Bristol city centre take-up reached an average level of 113,000 sq ft in Q3. The largest deal was for 12,000 sq ft of grade B space to SDL at The Pithay. The remainder of transactions were mainly for grade B and C space in units of around 5,000 sq ft or below.
There are a reasonable number of requirements in the market for city centre office space. However, the general sentiment is that enquiries are taking longer than usual to translate into deals due to ongoing occupier uncertainty. Investor sentiment in the regional office markets continued to be subdued in Q3.
Annual take-up for 2012 will reach approximately 420,000 sq ft, similar to 2011. An increasing proportion of grade B take-up is expected, following a return from the mid-sized professional and media sectors.
Total city centre availability decreased marginally this quarter due to lettings activity.
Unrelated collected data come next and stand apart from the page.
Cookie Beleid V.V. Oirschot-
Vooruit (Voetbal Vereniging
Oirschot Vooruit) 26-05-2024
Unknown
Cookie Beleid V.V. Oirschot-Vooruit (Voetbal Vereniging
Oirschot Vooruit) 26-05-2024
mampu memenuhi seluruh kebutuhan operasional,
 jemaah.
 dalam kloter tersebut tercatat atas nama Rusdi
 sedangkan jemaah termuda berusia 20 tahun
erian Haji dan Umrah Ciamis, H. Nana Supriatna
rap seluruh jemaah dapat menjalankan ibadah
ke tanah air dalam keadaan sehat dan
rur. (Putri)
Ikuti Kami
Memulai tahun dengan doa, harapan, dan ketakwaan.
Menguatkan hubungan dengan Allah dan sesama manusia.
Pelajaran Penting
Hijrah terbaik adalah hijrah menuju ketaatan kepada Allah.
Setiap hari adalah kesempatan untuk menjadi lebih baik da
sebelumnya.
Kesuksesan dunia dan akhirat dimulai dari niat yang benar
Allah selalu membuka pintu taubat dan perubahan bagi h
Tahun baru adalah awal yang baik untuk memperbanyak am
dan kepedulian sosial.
There is a shortage of supply of grade A space in the city centre as well as a lack of demand, only four grade A deals totalling 31,000 sq ft have transacted so far this year.
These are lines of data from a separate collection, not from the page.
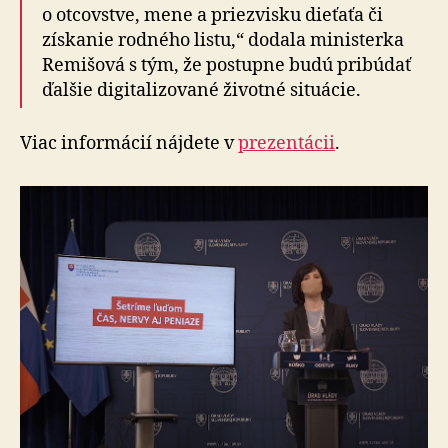
o otcovstve, mene a priezvisku dieťaťa či
získanie rodného listu,“ dodala ministerka
Remišová s tým, že postupne budú pribúdať
ďalšie digitalizované životné situácie.
Viac informácií nájdete v
prezentácii
.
Prime headline rents were unchanged at £27.50 per sq ft in Q3 and will not increase until 2014 when the limited development pipeline means that the lack of well-located grade A options becomes more of a significant issue.
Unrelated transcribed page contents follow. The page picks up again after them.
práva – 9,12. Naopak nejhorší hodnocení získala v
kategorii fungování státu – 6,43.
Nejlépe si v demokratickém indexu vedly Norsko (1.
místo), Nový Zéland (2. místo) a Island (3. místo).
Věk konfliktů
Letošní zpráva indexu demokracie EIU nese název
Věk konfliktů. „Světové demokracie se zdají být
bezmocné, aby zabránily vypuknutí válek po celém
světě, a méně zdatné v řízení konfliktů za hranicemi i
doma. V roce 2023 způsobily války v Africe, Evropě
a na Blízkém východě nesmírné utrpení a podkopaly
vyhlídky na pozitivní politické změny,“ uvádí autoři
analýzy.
Andy Heath, Director, DTZ in Bristol comments: “Bristol continues to show signs of very positive activity but along with all the other regional centres, it is slow moving. The dynamics of the market are still strong with limited availability, especially at grade A level and there is evidence of emerging strength in demand from the TMT (Technology, Media and Telecommunications) and more recently the financial services sector, correlating with the current trends in London and the South East. When the market does show continuous signs of resurgence, Bristol is one of the best placed regional centres to take advantage of this.”